§ Material for this task:
BEGIN
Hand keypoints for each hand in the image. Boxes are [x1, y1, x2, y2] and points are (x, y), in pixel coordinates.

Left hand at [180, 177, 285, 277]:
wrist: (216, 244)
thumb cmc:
END
BEGIN
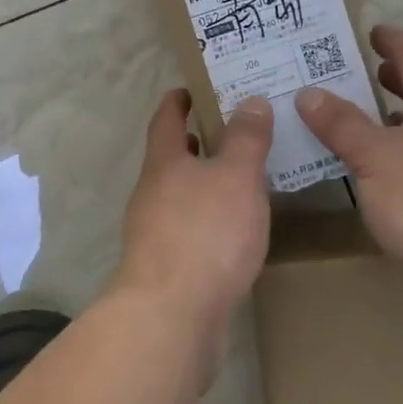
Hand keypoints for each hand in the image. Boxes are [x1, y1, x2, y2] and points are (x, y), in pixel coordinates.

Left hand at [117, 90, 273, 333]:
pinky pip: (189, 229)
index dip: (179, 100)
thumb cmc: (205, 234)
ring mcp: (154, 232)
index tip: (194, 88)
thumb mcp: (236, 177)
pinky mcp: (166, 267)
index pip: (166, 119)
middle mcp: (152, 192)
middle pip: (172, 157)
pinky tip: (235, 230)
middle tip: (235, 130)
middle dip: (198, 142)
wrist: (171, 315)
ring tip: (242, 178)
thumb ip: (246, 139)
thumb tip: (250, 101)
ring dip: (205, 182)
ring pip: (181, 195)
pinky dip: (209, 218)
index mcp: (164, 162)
END
§ What you will do: The stretch of entries above that starts with the line containing "index tip: (194, 88)" and goes on through the line containing "thumb tip: (250, 101)" is to be transcribed exactly, and no other line is to be transcribed.

§ Finished exercise:
index tip: (194, 88)
thumb mcp: (236, 177)
pinky mcp: (166, 267)
index pip: (166, 119)
middle mcp: (152, 192)
middle pip: (172, 157)
pinky tip: (235, 230)
middle tip: (235, 130)
middle dip: (198, 142)
wrist: (171, 315)
ring tip: (242, 178)
thumb ip: (246, 139)
thumb tip: (250, 101)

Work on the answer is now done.